I have a data frame that is z-score converted. I want to delete from the data frame (and convert to NA) only those values that are higher or equal to 4, without dropping any row or column. I would appreciate an answer.
Best
On
You can use the following code:
df <- data.frame(v1 = c(1,3,6,7,3),
v2 = c(2,1,4,6,7),
v3 = c(1,2,3,4,5))
df
#> v1 v2 v3
#> 1 1 2 1
#> 2 3 1 2
#> 3 6 4 3
#> 4 7 6 4
#> 5 3 7 5
is.na(df) <- df >= 4
df
#> v1 v2 v3
#> 1 1 2 1
#> 2 3 1 2
#> 3 NA NA 3
#> 4 NA NA NA
#> 5 3 NA NA
Created on 2022-07-10 by the reprex package (v2.0.1)
On
Though the solution by @Quinten is very concise, just add an approach in tidyverse
library(dplyr)
set.seed(123)
df <- data.frame(
x = sample(1:10, 7),
y = sample(1:10, 7)
)
df %>%
mutate(
across(.fns = ~ if_else(.x >= 4, NA_integer_, .x))
)
#> x y
#> 1 3 NA
#> 2 NA NA
#> 3 2 1
#> 4 NA 2
#> 5 NA 3
#> 6 NA NA
#> 7 1 NA
Created on 2022-07-10 by the reprex package (v2.0.1)
On
Here is one more. Using replace_with_na_all() from naniar package:
replace_with_na_all() when you want to replace ALL values that meet a condition across an entire dataset. The syntax here is a little different, and follows the rules for rlang’s expression of simple functions. This means that the function starts with ~, and when referencing a variable, you use .x.

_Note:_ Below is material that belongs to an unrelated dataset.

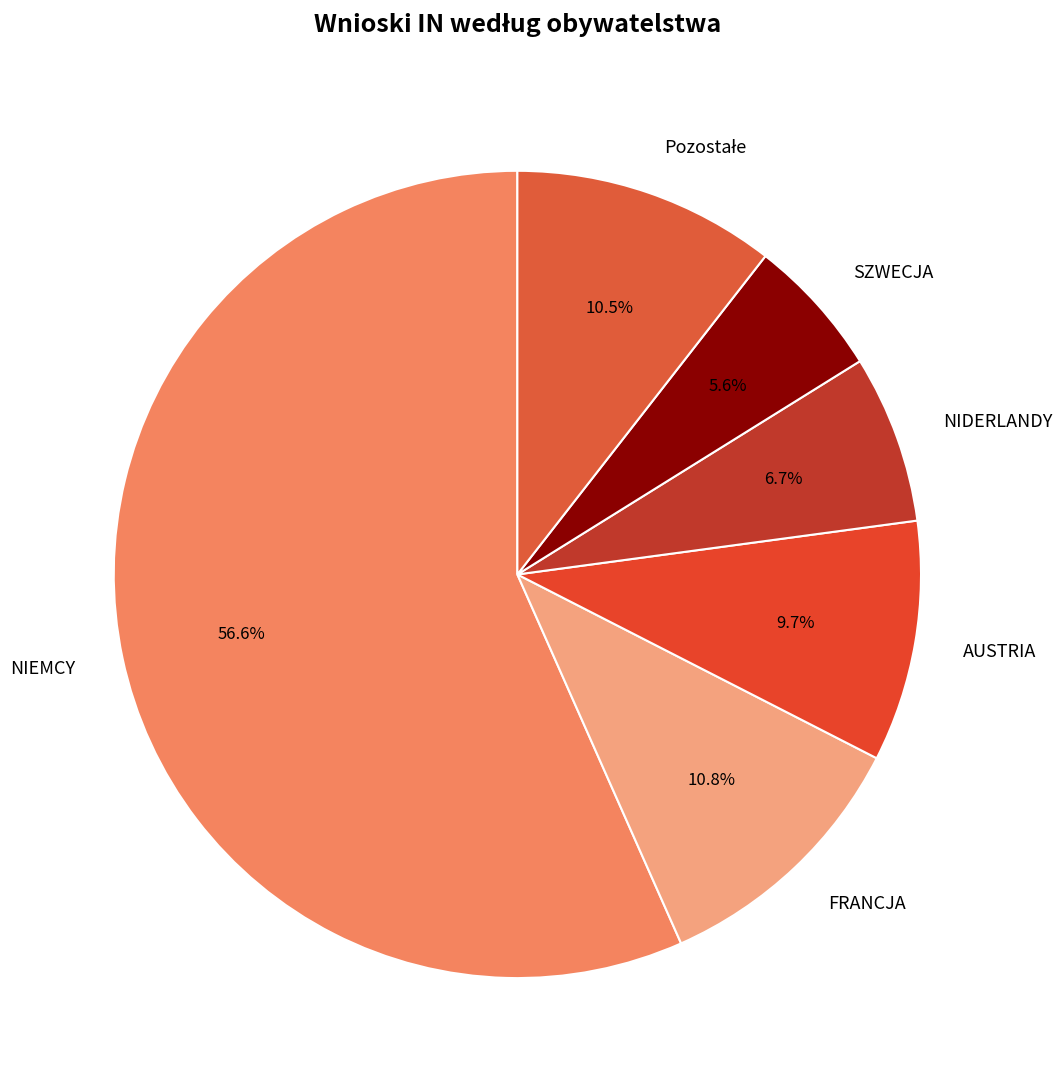

The AUSTRIA slice represents 10% of the pie. True or false?

True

https://cran.r-project.org/web/packages/naniar/vignettes/replace-with-na.htmllibrary(naniar)
library(dplyr)
df %>%
replace_with_na_all(condition = ~.x > 4)
v1 v2 v3
<dbl> <dbl> <dbl>
1 1 2 1
2 3 1 2
3 NA 4 3
4 NA NA 4
5 3 NA NA
On
In base R, we can use replace():
df <- replace(df, df > 4, NA_real_)
Output
X1 X2 X3 X4 X5 X6 X7 X8 X9 X10
1 NA NA 3 NA 1 3 1 1 NA NA
2 1 NA 2 NA NA 3 NA NA 2 0
3 NA 1 NA 2 2 1 NA NA 4 1
4 NA NA 0 NA NA NA 0 2 4 NA
5 NA 1 NA 3 0 NA 4 NA 2 3
6 0 3 NA 0 NA NA 1 1 NA 2
7 3 NA NA NA 2 2 NA 2 NA 4
8 NA 1 0 2 NA NA 2 NA NA NA
9 NA 3 NA 2 4 NA NA 0 1 3
10 1 3 NA 3 NA NA 3 4 NA NA
Or use replace in dplyr:
library(dplyr)
df %>%
mutate(across(everything(), ~ replace(.x, .x > 4, NA_real_)))
Data
set.seed(321)
df <- data.frame(replicate(10, sample(0:10, 10, rep = TRUE)))
you can simply use
df[df>=4] <- NAto achieve what you want.